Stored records
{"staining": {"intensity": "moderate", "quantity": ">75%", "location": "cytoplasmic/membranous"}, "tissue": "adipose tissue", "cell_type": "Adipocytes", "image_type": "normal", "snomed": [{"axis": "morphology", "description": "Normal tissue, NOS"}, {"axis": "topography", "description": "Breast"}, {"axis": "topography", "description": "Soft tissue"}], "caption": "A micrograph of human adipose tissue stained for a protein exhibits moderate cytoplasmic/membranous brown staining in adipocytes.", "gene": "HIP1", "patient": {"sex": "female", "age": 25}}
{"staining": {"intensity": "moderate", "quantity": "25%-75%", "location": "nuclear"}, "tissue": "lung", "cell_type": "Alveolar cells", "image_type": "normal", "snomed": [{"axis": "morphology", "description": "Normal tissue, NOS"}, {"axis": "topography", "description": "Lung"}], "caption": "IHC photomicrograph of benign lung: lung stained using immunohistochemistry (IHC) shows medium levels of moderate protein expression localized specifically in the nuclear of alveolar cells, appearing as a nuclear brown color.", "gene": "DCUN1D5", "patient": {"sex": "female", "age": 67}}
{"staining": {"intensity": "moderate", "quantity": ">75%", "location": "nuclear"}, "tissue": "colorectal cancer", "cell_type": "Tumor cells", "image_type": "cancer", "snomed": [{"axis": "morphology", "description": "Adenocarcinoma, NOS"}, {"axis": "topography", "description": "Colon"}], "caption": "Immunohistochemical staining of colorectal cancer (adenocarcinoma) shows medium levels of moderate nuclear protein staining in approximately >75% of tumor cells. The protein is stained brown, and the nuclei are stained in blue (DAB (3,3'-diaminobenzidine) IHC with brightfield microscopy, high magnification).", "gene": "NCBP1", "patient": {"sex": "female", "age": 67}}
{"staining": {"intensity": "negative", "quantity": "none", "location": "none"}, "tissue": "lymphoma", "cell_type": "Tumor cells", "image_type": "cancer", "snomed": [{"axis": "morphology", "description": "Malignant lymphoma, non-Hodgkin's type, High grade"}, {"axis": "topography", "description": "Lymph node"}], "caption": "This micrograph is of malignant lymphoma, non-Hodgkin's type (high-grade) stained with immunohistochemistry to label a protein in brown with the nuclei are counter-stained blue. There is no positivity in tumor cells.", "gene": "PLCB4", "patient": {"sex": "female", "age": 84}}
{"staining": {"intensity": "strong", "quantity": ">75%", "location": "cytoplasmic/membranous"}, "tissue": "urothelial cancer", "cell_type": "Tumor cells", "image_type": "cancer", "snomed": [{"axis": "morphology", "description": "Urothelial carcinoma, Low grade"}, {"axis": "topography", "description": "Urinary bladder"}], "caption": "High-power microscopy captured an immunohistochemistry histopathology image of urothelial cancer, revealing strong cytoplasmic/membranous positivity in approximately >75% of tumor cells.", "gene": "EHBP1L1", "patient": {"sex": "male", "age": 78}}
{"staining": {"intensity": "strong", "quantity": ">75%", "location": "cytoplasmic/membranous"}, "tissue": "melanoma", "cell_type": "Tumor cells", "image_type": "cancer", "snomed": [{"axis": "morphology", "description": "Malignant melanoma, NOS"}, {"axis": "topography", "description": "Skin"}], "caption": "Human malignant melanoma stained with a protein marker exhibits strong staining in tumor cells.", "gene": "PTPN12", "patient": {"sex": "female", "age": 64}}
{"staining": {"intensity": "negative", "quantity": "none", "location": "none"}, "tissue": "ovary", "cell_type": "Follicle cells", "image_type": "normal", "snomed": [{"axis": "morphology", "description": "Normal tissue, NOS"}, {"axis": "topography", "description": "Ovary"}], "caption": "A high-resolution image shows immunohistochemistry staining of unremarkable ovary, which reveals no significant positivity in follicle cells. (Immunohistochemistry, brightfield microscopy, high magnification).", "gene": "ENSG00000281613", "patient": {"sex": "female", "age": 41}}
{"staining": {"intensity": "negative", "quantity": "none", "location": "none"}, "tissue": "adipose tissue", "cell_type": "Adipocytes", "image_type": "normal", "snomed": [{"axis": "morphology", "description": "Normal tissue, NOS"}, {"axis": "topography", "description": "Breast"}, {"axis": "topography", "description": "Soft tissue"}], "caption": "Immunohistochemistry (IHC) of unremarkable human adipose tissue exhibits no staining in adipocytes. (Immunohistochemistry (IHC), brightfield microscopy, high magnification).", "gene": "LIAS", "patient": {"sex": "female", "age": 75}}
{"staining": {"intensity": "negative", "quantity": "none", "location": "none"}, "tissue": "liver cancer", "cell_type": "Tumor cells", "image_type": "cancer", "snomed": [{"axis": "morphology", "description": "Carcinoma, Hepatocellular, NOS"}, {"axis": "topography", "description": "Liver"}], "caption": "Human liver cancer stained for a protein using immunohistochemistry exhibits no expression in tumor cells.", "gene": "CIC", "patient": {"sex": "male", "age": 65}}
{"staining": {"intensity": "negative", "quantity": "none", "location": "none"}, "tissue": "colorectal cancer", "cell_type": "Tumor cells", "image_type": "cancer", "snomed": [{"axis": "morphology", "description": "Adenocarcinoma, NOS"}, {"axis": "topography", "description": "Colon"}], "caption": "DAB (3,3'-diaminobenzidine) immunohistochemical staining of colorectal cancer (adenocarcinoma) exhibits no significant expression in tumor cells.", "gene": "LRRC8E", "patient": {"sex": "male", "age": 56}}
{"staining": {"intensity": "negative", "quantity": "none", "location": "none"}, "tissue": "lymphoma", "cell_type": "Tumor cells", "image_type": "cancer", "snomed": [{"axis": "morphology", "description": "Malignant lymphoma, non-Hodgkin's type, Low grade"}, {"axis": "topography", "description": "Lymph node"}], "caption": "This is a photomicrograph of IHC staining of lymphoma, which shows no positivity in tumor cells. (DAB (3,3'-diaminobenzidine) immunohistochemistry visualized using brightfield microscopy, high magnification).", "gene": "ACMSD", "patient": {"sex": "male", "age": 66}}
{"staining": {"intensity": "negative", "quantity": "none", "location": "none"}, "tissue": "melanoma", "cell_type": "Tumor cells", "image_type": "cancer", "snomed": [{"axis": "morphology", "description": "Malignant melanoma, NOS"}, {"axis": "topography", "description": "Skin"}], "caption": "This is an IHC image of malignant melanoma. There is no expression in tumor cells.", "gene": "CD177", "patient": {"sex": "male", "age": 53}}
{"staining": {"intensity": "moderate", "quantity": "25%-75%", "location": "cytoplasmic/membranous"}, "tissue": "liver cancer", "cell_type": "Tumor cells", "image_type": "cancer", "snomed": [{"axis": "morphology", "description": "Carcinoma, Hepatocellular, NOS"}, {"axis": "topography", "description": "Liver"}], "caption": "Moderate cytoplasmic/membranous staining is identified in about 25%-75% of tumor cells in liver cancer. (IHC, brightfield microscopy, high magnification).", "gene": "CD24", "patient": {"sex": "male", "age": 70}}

*What is needed*
Output the records in full. Match them exactly.

*Your solution*
{"staining": {"intensity": "moderate", "quantity": ">75%", "location": "cytoplasmic/membranous"}, "tissue": "adipose tissue", "cell_type": "Adipocytes", "image_type": "normal", "snomed": [{"axis": "morphology", "description": "Normal tissue, NOS"}, {"axis": "topography", "description": "Breast"}, {"axis": "topography", "description": "Soft tissue"}], "caption": "A micrograph of human adipose tissue stained for a protein exhibits moderate cytoplasmic/membranous brown staining in adipocytes.", "gene": "HIP1", "patient": {"sex": "female", "age": 25}}
{"staining": {"intensity": "moderate", "quantity": "25%-75%", "location": "nuclear"}, "tissue": "lung", "cell_type": "Alveolar cells", "image_type": "normal", "snomed": [{"axis": "morphology", "description": "Normal tissue, NOS"}, {"axis": "topography", "description": "Lung"}], "caption": "IHC photomicrograph of benign lung: lung stained using immunohistochemistry (IHC) shows medium levels of moderate protein expression localized specifically in the nuclear of alveolar cells, appearing as a nuclear brown color.", "gene": "DCUN1D5", "patient": {"sex": "female", "age": 67}}
{"staining": {"intensity": "moderate", "quantity": ">75%", "location": "nuclear"}, "tissue": "colorectal cancer", "cell_type": "Tumor cells", "image_type": "cancer", "snomed": [{"axis": "morphology", "description": "Adenocarcinoma, NOS"}, {"axis": "topography", "description": "Colon"}], "caption": "Immunohistochemical staining of colorectal cancer (adenocarcinoma) shows medium levels of moderate nuclear protein staining in approximately >75% of tumor cells. The protein is stained brown, and the nuclei are stained in blue (DAB (3,3'-diaminobenzidine) IHC with brightfield microscopy, high magnification).", "gene": "NCBP1", "patient": {"sex": "female", "age": 67}}
{"staining": {"intensity": "negative", "quantity": "none", "location": "none"}, "tissue": "lymphoma", "cell_type": "Tumor cells", "image_type": "cancer", "snomed": [{"axis": "morphology", "description": "Malignant lymphoma, non-Hodgkin's type, High grade"}, {"axis": "topography", "description": "Lymph node"}], "caption": "This micrograph is of malignant lymphoma, non-Hodgkin's type (high-grade) stained with immunohistochemistry to label a protein in brown with the nuclei are counter-stained blue. There is no positivity in tumor cells.", "gene": "PLCB4", "patient": {"sex": "female", "age": 84}}
{"staining": {"intensity": "strong", "quantity": ">75%", "location": "cytoplasmic/membranous"}, "tissue": "urothelial cancer", "cell_type": "Tumor cells", "image_type": "cancer", "snomed": [{"axis": "morphology", "description": "Urothelial carcinoma, Low grade"}, {"axis": "topography", "description": "Urinary bladder"}], "caption": "High-power microscopy captured an immunohistochemistry histopathology image of urothelial cancer, revealing strong cytoplasmic/membranous positivity in approximately >75% of tumor cells.", "gene": "EHBP1L1", "patient": {"sex": "male", "age": 78}}
{"staining": {"intensity": "strong", "quantity": ">75%", "location": "cytoplasmic/membranous"}, "tissue": "melanoma", "cell_type": "Tumor cells", "image_type": "cancer", "snomed": [{"axis": "morphology", "description": "Malignant melanoma, NOS"}, {"axis": "topography", "description": "Skin"}], "caption": "Human malignant melanoma stained with a protein marker exhibits strong staining in tumor cells.", "gene": "PTPN12", "patient": {"sex": "female", "age": 64}}
{"staining": {"intensity": "negative", "quantity": "none", "location": "none"}, "tissue": "ovary", "cell_type": "Follicle cells", "image_type": "normal", "snomed": [{"axis": "morphology", "description": "Normal tissue, NOS"}, {"axis": "topography", "description": "Ovary"}], "caption": "A high-resolution image shows immunohistochemistry staining of unremarkable ovary, which reveals no significant positivity in follicle cells. (Immunohistochemistry, brightfield microscopy, high magnification).", "gene": "ENSG00000281613", "patient": {"sex": "female", "age": 41}}
{"staining": {"intensity": "negative", "quantity": "none", "location": "none"}, "tissue": "adipose tissue", "cell_type": "Adipocytes", "image_type": "normal", "snomed": [{"axis": "morphology", "description": "Normal tissue, NOS"}, {"axis": "topography", "description": "Breast"}, {"axis": "topography", "description": "Soft tissue"}], "caption": "Immunohistochemistry (IHC) of unremarkable human adipose tissue exhibits no staining in adipocytes. (Immunohistochemistry (IHC), brightfield microscopy, high magnification).", "gene": "LIAS", "patient": {"sex": "female", "age": 75}}
{"staining": {"intensity": "negative", "quantity": "none", "location": "none"}, "tissue": "liver cancer", "cell_type": "Tumor cells", "image_type": "cancer", "snomed": [{"axis": "morphology", "description": "Carcinoma, Hepatocellular, NOS"}, {"axis": "topography", "description": "Liver"}], "caption": "Human liver cancer stained for a protein using immunohistochemistry exhibits no expression in tumor cells.", "gene": "CIC", "patient": {"sex": "male", "age": 65}}
{"staining": {"intensity": "negative", "quantity": "none", "location": "none"}, "tissue": "colorectal cancer", "cell_type": "Tumor cells", "image_type": "cancer", "snomed": [{"axis": "morphology", "description": "Adenocarcinoma, NOS"}, {"axis": "topography", "description": "Colon"}], "caption": "DAB (3,3'-diaminobenzidine) immunohistochemical staining of colorectal cancer (adenocarcinoma) exhibits no significant expression in tumor cells.", "gene": "LRRC8E", "patient": {"sex": "male", "age": 56}}
{"staining": {"intensity": "negative", "quantity": "none", "location": "none"}, "tissue": "lymphoma", "cell_type": "Tumor cells", "image_type": "cancer", "snomed": [{"axis": "morphology", "description": "Malignant lymphoma, non-Hodgkin's type, Low grade"}, {"axis": "topography", "description": "Lymph node"}], "caption": "This is a photomicrograph of IHC staining of lymphoma, which shows no positivity in tumor cells. (DAB (3,3'-diaminobenzidine) immunohistochemistry visualized using brightfield microscopy, high magnification).", "gene": "ACMSD", "patient": {"sex": "male", "age": 66}}
{"staining": {"intensity": "negative", "quantity": "none", "location": "none"}, "tissue": "melanoma", "cell_type": "Tumor cells", "image_type": "cancer", "snomed": [{"axis": "morphology", "description": "Malignant melanoma, NOS"}, {"axis": "topography", "description": "Skin"}], "caption": "This is an IHC image of malignant melanoma. There is no expression in tumor cells.", "gene": "CD177", "patient": {"sex": "male", "age": 53}}
{"staining": {"intensity": "moderate", "quantity": "25%-75%", "location": "cytoplasmic/membranous"}, "tissue": "liver cancer", "cell_type": "Tumor cells", "image_type": "cancer", "snomed": [{"axis": "morphology", "description": "Carcinoma, Hepatocellular, NOS"}, {"axis": "topography", "description": "Liver"}], "caption": "Moderate cytoplasmic/membranous staining is identified in about 25%-75% of tumor cells in liver cancer. (IHC, brightfield microscopy, high magnification).", "gene": "CD24", "patient": {"sex": "male", "age": 70}}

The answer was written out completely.